You have to be focused on relationship in order to catch him, and sometimes even that takes a while. He's great at teaching patience. He's also an overcomer, which the ladies at the ranch relate to. “When you allow yourself to trust again, there’s nothing you can’t do!”


He is teaching his lady to be steadfast through consistent assertiveness. She says, “he has taught me how to open up and love again.”

Sterling came from the horse trainer that Trigger, Fellina, and Peanut came from. She supports our program and felt Sterling would be an awesome addition. He came to stay in September of 2023 and has helped at Camp Run Free for three years.

Sterling is eager to please and loves to be a part of things. He is beautiful and incredibly intelligent, and prefers a confident leader because he can be easily scared and is very sensitive to cues. He also loves mints, and can hear the wrapper from a hundred yards away! 


One of his favorite things to do is jump barrels. One day his lady decided to have him jump over the barrels and he just kept doing it. She started calling him her magical unicorn after that day.

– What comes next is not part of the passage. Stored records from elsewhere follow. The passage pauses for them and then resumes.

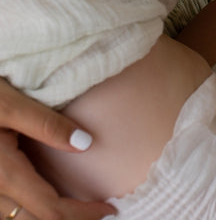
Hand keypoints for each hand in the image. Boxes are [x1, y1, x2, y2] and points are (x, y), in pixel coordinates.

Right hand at [0, 79, 114, 219]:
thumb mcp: (10, 103)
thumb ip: (47, 124)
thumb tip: (86, 143)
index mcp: (4, 174)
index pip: (50, 210)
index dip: (82, 214)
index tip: (109, 208)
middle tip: (99, 212)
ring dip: (46, 219)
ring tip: (75, 210)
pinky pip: (3, 211)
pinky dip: (26, 213)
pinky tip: (38, 201)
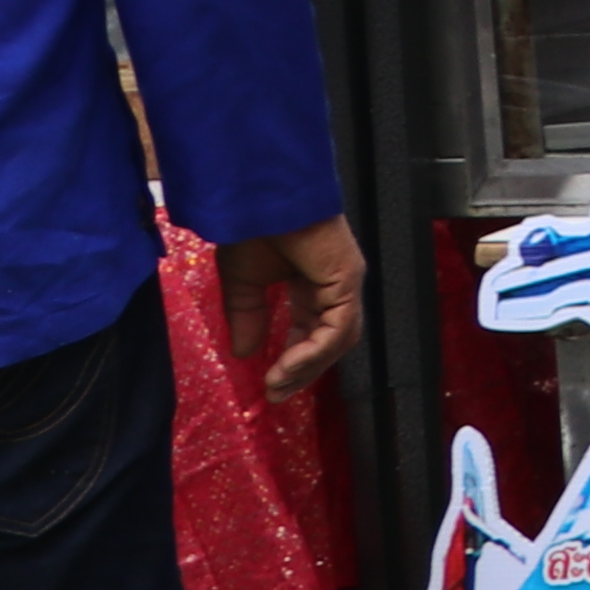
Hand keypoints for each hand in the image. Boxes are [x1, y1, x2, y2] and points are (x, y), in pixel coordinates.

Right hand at [223, 216, 363, 400]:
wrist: (258, 196)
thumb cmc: (252, 226)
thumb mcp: (242, 281)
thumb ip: (247, 316)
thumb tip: (243, 353)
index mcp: (314, 281)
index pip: (315, 330)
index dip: (295, 358)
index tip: (272, 381)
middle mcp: (335, 283)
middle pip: (330, 340)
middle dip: (304, 370)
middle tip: (278, 393)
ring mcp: (345, 280)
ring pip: (338, 338)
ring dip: (308, 366)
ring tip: (278, 384)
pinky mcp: (346, 277)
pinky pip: (337, 327)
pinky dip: (314, 350)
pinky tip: (289, 365)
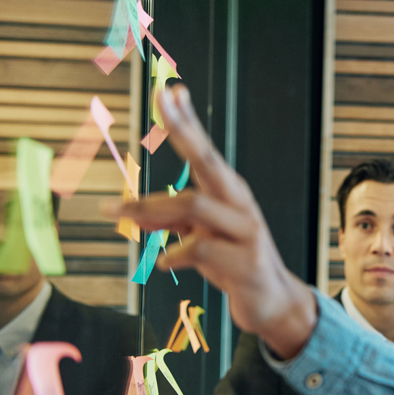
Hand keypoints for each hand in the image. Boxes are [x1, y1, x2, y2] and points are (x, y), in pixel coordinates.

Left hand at [107, 84, 316, 357]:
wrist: (274, 303)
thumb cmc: (234, 264)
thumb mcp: (200, 237)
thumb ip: (172, 222)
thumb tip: (133, 211)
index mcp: (229, 195)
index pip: (205, 151)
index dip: (186, 121)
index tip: (169, 91)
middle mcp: (240, 205)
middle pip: (208, 161)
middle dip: (184, 129)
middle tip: (162, 100)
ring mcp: (246, 232)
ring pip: (194, 205)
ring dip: (150, 208)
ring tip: (119, 216)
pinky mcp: (244, 262)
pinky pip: (199, 248)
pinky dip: (174, 253)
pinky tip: (163, 262)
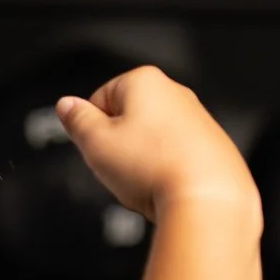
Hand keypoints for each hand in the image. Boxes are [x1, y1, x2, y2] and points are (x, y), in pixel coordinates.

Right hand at [54, 65, 258, 225]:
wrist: (207, 198)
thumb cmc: (155, 168)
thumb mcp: (95, 143)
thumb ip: (76, 120)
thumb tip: (67, 105)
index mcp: (144, 81)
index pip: (98, 99)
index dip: (91, 129)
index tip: (96, 148)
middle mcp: (175, 93)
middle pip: (127, 119)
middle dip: (118, 145)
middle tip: (118, 167)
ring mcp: (197, 119)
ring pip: (152, 140)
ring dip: (142, 160)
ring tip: (144, 181)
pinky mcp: (212, 146)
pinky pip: (176, 156)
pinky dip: (167, 170)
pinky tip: (165, 187)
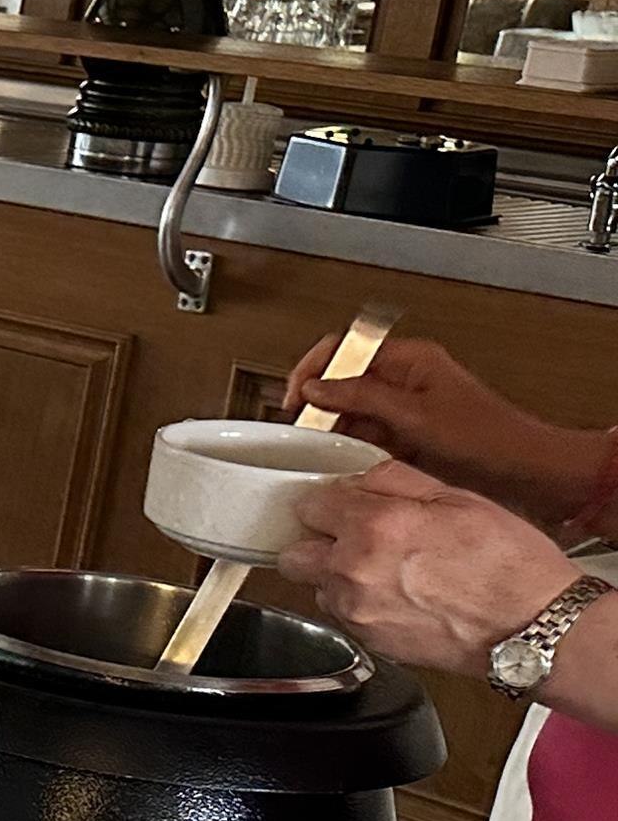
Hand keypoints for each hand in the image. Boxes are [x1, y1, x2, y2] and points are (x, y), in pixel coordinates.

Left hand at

Wendell came from the same trainer as Trigger, Fellina, Peanut, and Sterling. He came to stay in September of 2023 and has helped for three years of Camp Run Free

Wendell is the strong silent type. He's confident and doesn’t need to prove himself, and prefers relationship over task. One resident describes him as, “quiet, social, challenging, interested, and stubborn… sunshine after the rain and hope for what is ahead.”  Wendell can do amazing things and is happy to please others as long as there is a relationship there.

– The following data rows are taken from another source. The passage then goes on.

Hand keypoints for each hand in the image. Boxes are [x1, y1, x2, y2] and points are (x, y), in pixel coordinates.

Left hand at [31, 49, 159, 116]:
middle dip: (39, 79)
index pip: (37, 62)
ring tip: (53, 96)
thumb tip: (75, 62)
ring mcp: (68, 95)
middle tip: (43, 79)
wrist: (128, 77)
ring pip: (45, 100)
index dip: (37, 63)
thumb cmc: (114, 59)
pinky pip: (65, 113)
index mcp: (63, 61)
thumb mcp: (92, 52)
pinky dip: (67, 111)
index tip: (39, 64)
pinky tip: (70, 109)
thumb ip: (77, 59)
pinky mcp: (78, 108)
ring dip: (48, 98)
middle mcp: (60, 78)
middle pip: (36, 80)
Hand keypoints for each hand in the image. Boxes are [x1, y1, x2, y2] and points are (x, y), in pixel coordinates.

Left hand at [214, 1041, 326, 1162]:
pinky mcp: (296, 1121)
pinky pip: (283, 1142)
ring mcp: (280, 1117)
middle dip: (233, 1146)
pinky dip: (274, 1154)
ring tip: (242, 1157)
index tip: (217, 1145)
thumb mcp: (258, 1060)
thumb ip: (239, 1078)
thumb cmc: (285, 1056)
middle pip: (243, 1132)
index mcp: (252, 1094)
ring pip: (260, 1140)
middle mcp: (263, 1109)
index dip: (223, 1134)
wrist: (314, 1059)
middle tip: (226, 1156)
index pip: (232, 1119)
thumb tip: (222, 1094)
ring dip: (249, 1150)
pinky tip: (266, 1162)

The shortest resident was paired with him. At first she wasn't interested in working with him because, at 17 hands high, he's a big horse! Since then, though, she has grown in confidence. When we needed to treat his feet for thrush, she marched right up to him and tried to pick up his foot. He just stared back at her. When she took a breath and took a minute to connect with him first, he was more than happy to lift his foot for her. 

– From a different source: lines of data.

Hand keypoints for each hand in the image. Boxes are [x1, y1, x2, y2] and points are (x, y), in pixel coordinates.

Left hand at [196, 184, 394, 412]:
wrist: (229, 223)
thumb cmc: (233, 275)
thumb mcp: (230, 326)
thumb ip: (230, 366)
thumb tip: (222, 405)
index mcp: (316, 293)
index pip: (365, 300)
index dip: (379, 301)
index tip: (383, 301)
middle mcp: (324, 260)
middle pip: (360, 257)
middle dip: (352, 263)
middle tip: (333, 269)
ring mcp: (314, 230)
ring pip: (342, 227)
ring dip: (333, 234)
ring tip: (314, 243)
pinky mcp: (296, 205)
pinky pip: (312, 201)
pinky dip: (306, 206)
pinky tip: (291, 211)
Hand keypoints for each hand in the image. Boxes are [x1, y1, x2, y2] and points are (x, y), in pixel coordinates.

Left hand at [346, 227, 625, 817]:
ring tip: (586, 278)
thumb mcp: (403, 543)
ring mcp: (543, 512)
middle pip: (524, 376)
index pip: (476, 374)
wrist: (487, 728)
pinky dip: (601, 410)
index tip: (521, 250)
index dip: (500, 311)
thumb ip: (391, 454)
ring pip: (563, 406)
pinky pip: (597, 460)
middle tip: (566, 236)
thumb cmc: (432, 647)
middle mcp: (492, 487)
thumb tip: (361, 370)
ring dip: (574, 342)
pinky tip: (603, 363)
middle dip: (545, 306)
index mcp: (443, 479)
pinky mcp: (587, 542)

“Wendell has taught me so much about myself. To be mindful, aware, to trust, to build relationship and friendship, to set boundaries. Most of all he has helped me build confidence in myself. He brings me love, joy, peace, kindness and compassion. Most of all he has brought healing and has done it freely.”


He is a ginormous horse and yet so gentle. He teaches confidence and tenacity. One lady said, “He is a remarkable creature. He is an overcomer and has made a huge impact on my recovery.”

Jerry came to live at the Ranch on October 6th, 2023. He was originally bred to be an Amish buggy horse, but was sold to a carriage company because of his conformation. He was then found to have shivers, and was sold to the Chattanooga Carriage Company, where he got to see the sights and was greatly loved.  They, in turn, donated his use to Blazing Hope Ranch so he could retire from having to get on a horse trailer every weekend and pull people around the city.

Jerry has been called the “Gentle Giant”. He is peaceful and still and not easily flustered. One time we played Red Light, Green Light with the horses, and added Purple Light which meant to dance. The lady holding Jerry was dancing and feeling silly but Jerry was standing there calmly looking down with what she perceived as concern.